EXERCISE = Rewrite the lines from the one containing "Spec: line order" through the one containing "-0.019989, 0.846349, 0.289370]]", inclusive, with "camera model" changed to "camera type" and everything else left unchanged. Leave the pictures out of your answer.

LISTED RECORDS =
════════════════════

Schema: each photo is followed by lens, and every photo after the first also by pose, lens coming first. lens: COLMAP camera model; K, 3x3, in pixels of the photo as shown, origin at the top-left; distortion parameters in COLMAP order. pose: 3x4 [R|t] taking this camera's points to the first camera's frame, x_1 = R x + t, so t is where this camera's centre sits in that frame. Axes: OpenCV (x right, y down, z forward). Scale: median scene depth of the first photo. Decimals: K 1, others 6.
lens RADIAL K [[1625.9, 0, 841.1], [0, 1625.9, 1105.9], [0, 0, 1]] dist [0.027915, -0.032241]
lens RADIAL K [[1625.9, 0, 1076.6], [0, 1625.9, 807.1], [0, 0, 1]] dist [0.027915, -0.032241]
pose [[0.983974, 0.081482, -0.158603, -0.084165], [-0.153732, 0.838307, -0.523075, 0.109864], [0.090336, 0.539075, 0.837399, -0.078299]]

════════════════════

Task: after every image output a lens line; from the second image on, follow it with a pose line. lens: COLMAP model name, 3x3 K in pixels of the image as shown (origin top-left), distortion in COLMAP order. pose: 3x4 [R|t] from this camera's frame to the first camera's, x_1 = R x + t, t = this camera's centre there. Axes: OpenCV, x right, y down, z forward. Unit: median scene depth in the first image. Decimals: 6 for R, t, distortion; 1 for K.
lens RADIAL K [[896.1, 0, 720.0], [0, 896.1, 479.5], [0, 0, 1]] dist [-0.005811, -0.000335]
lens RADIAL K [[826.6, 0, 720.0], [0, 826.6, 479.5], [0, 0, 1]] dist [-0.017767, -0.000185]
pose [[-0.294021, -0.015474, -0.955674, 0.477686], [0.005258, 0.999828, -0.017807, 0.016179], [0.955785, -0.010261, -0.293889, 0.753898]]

════════════════════

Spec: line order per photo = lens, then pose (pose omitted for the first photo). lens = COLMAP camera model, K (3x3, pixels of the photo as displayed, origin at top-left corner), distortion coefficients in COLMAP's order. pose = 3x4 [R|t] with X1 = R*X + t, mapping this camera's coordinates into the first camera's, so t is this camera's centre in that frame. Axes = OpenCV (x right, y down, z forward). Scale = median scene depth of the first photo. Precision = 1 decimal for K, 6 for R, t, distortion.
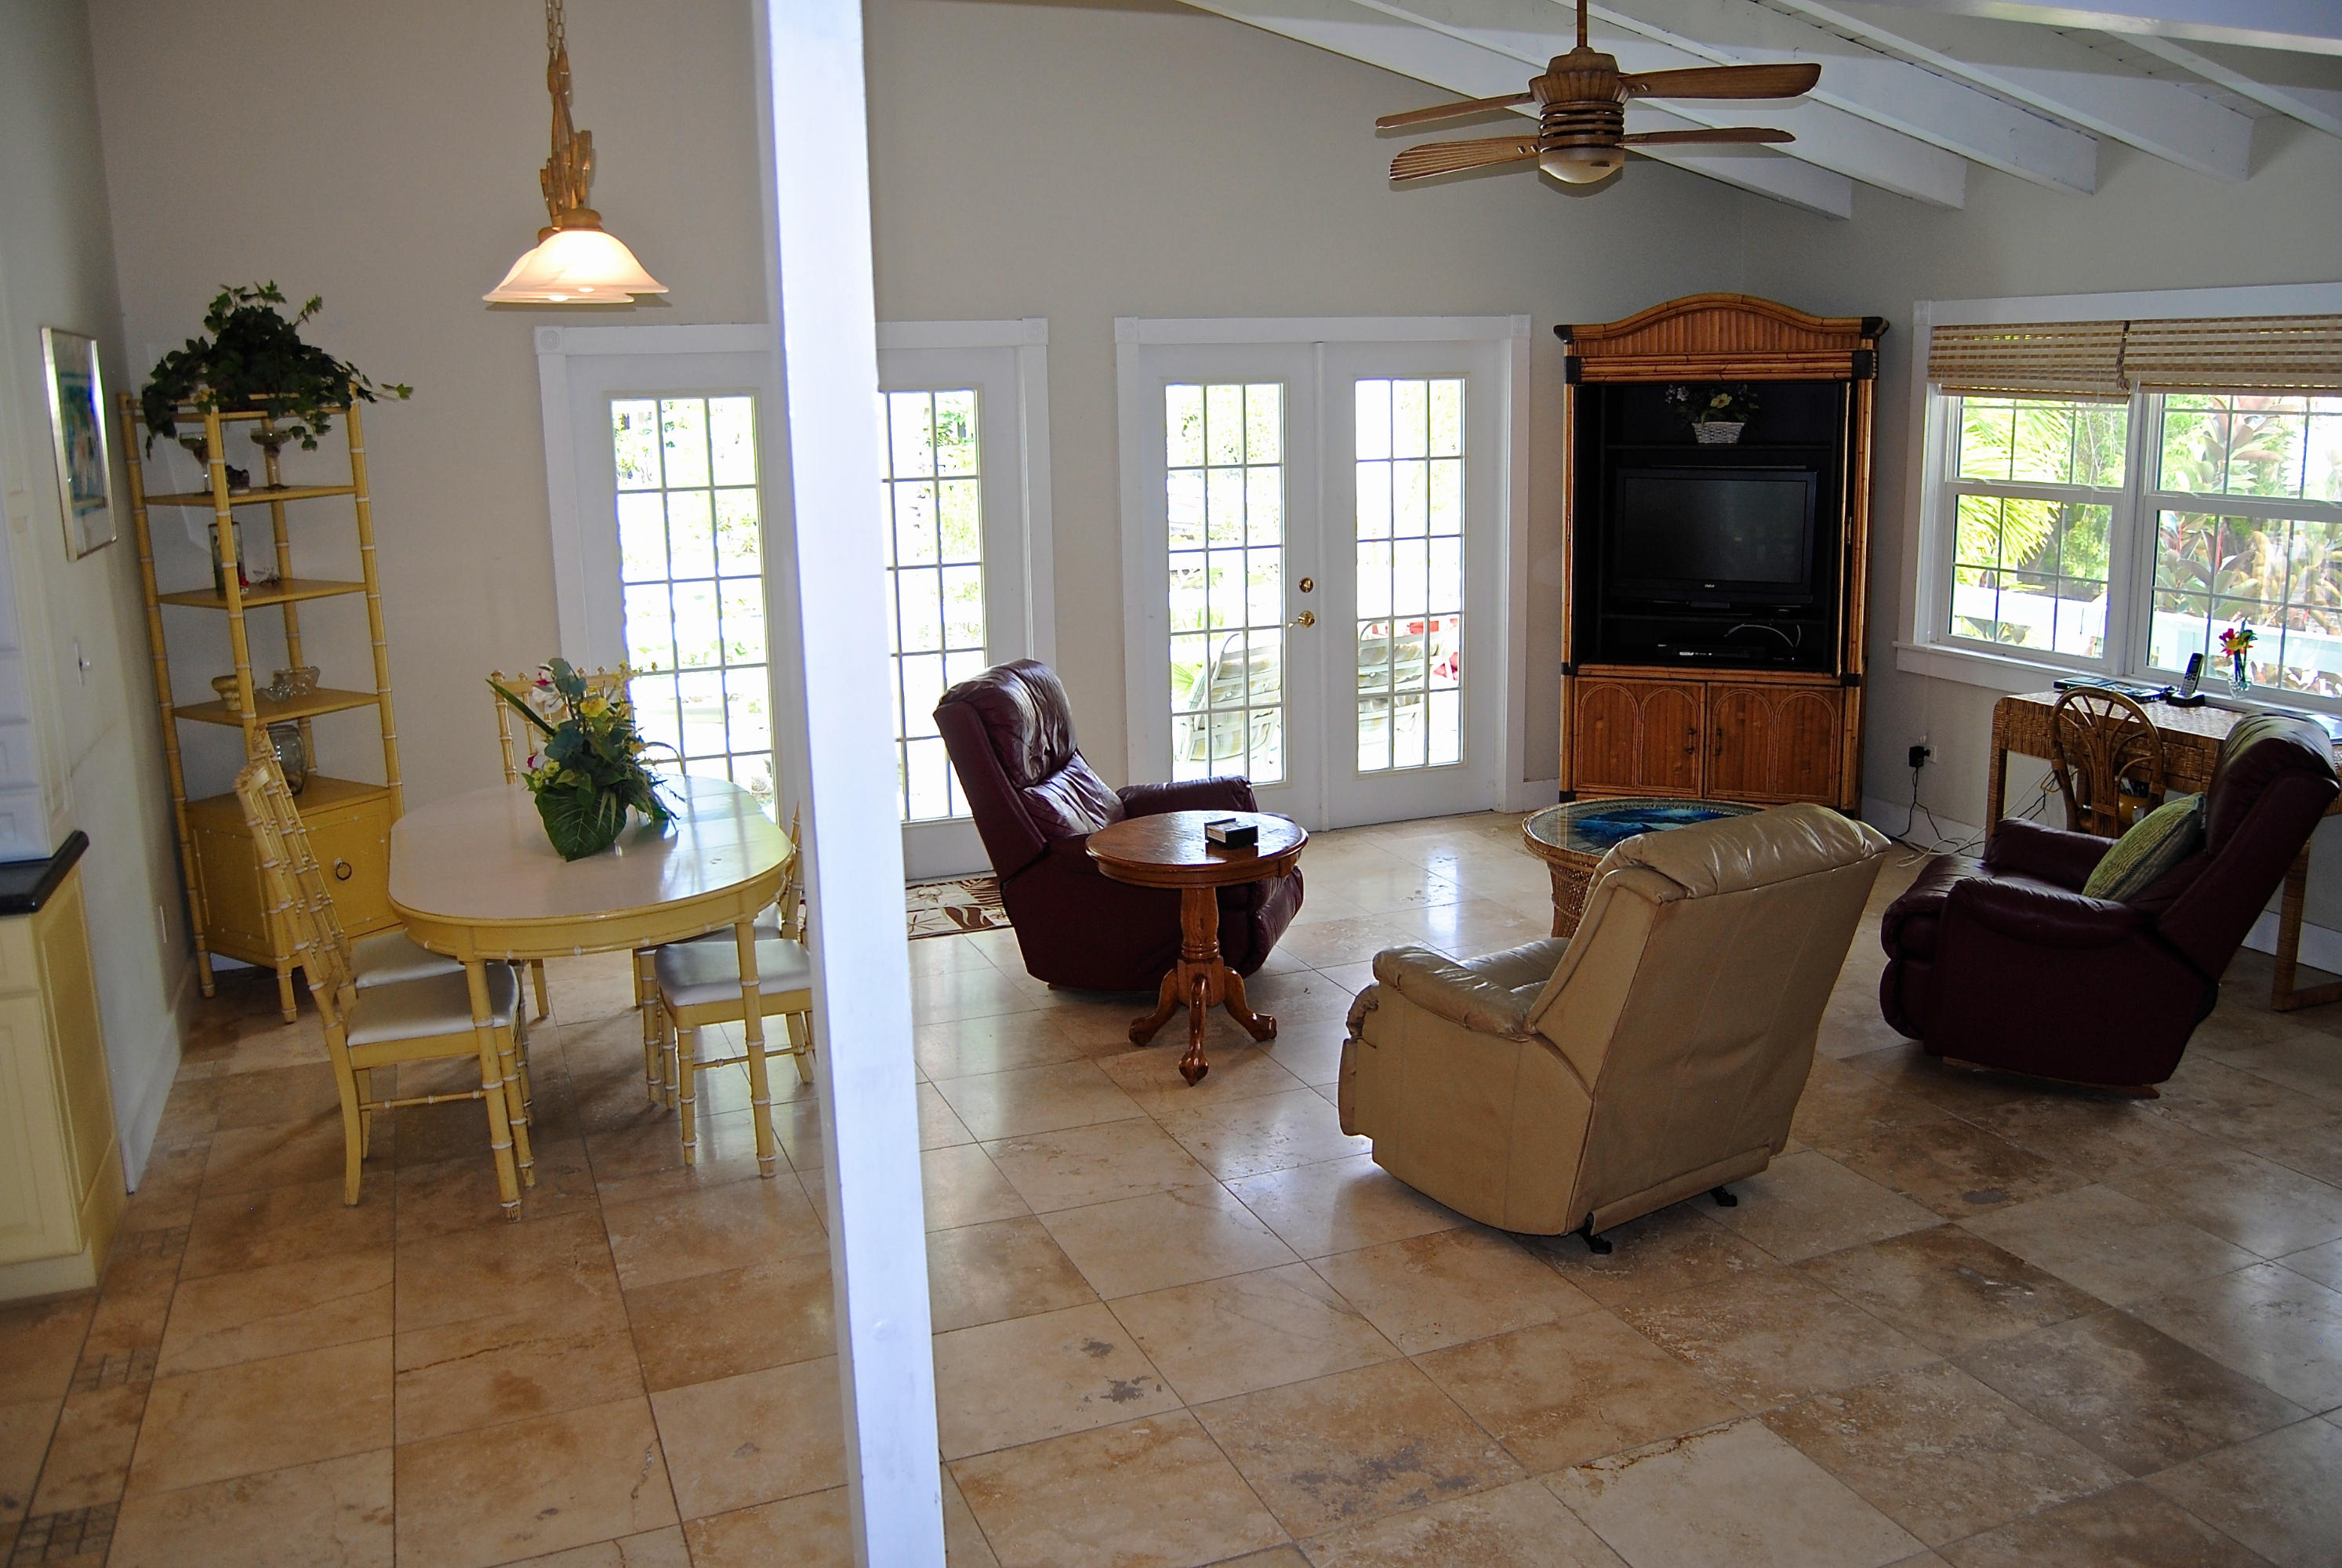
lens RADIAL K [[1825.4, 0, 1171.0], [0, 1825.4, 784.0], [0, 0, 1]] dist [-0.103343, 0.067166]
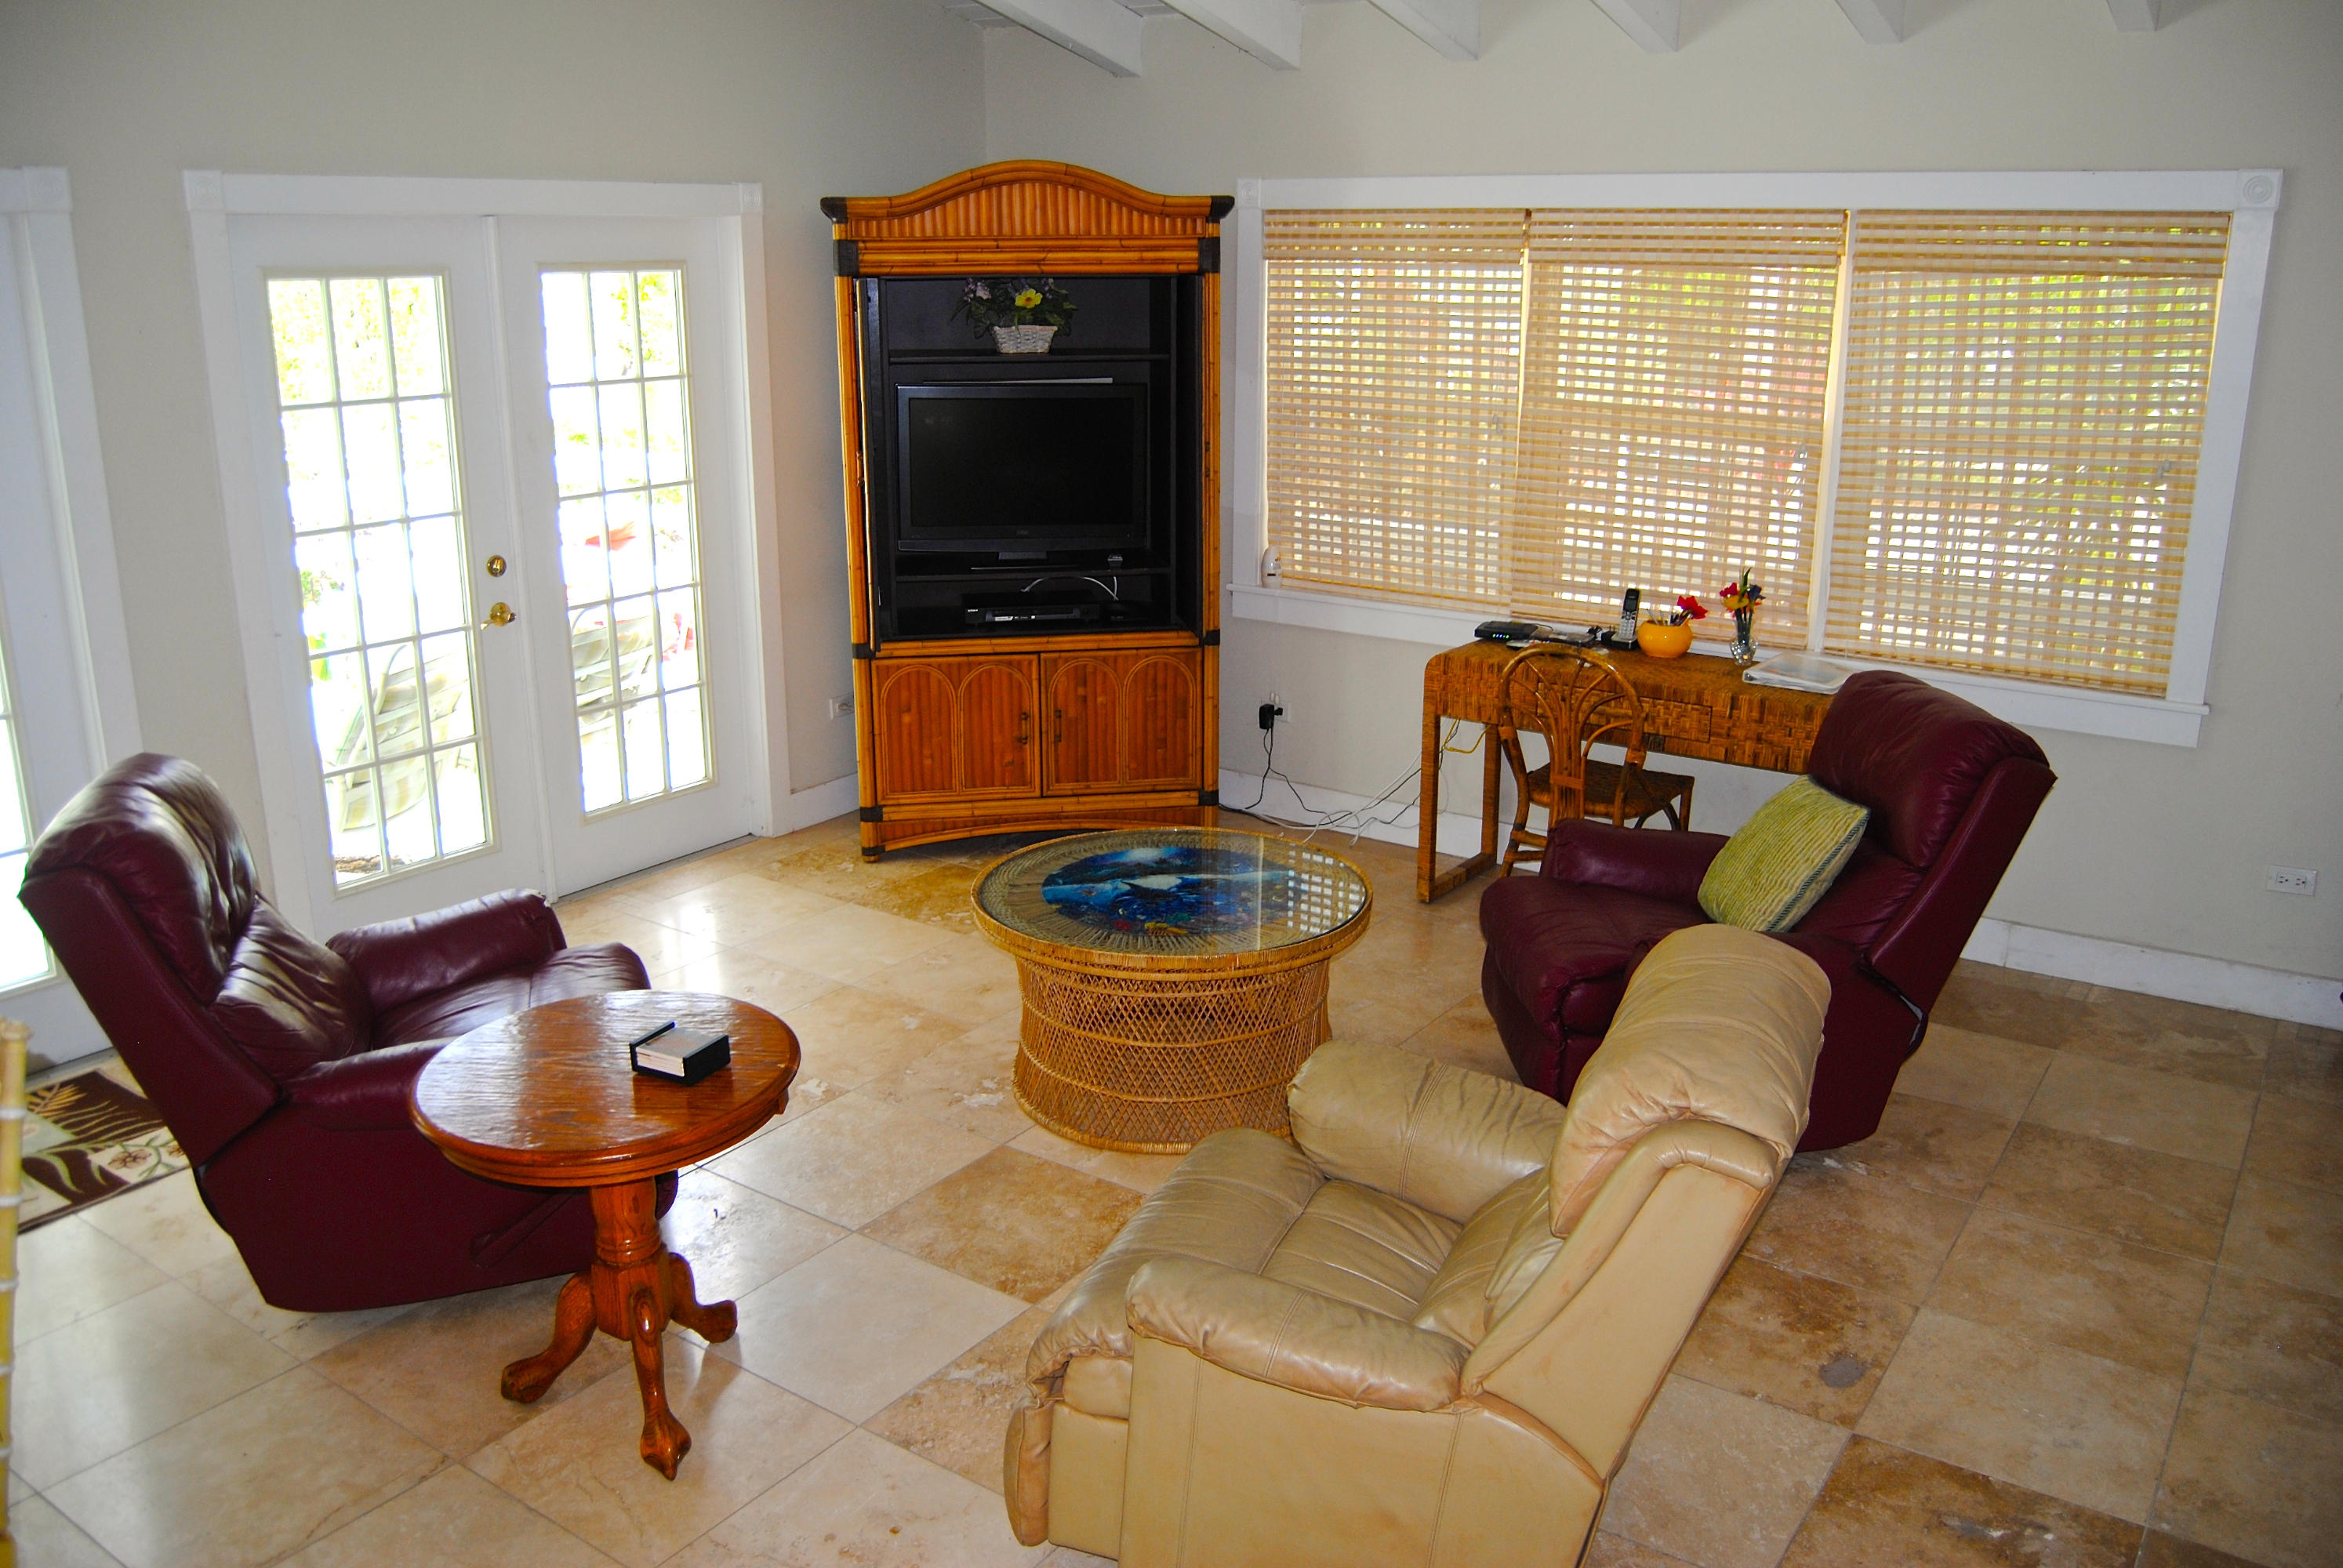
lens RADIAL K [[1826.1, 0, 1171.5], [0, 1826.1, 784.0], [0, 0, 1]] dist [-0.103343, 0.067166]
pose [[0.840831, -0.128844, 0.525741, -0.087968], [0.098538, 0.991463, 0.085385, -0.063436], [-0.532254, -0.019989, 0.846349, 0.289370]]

════════════════════

WRITTEN SOLUTION =
Spec: line order per photo = lens, then pose (pose omitted for the first photo). lens = COLMAP camera type, K (3x3, pixels of the photo as displayed, origin at top-left corner), distortion coefficients in COLMAP's order. pose = 3x4 [R|t] with X1 = R*X + t, mapping this camera's coordinates into the first camera's, so t is this camera's centre in that frame. Axes = OpenCV (x right, y down, z forward). Scale = median scene depth of the first photo. Precision = 1 decimal for K, 6 for R, t, distortion.
lens RADIAL K [[1825.4, 0, 1171.0], [0, 1825.4, 784.0], [0, 0, 1]] dist [-0.103343, 0.067166]
lens RADIAL K [[1826.1, 0, 1171.5], [0, 1826.1, 784.0], [0, 0, 1]] dist [-0.103343, 0.067166]
pose [[0.840831, -0.128844, 0.525741, -0.087968], [0.098538, 0.991463, 0.085385, -0.063436], [-0.532254, -0.019989, 0.846349, 0.289370]]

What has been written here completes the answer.